Governments and donors face a joint challenge to achieve greater cohesion in their approaches to the various strategies promoted by, and the requirements of, the international community. For example, monitoring poverty reduction in a given country is important within the PRSP process, but care needs to be taken not to overburden that country’s capacity and institutions. Too often, donors have instituted reporting and monitoring requirements that place their internal institutional needs ahead of the needs of the recipient country. Donors need to agree on a coordinated and unified monitoring and evaluation system that serves primarily to improve policy implementation in recipient countries.

Adequate attention must be devoted to micro-level activities. The project approach dominated the development scene in Africa until the 1980s, but its limitations in nonconducive policy environments soon became obvious. Deficiencies in project environments resulted in a 180-degree shift in approach toward lending for policy programs, as opposed to extending loans for projects. This forced the private sectors of the targeted countries to take up microlevel activities. Correcting policy environments and strengthening institutional frameworks were necessary aims and remain a high priority, but development only occurs if investment, innovation, and action are carried out on farms, in households, and in villages. This means that development strategists must reaffirm the value of the project approach.

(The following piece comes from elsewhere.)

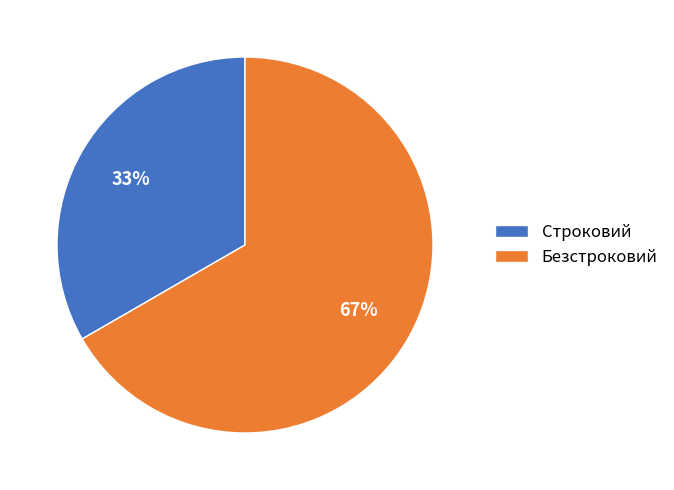

Rank the categories by value from lowest to highest.

Строковий, Безстроковий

Finally, the design and implementation of good policies, as emphasized repeatedly in this review, are dependent on clear, relevant, and consistent policy objectives, financial resource availability, and human and institutional capacity. Even under these ideal circumstances, these processes often involve risks to the political and social stability of targeted countries. The speed of reform and the implementation of policies and programs must be appropriate to each country’s political and social absorptive capacity.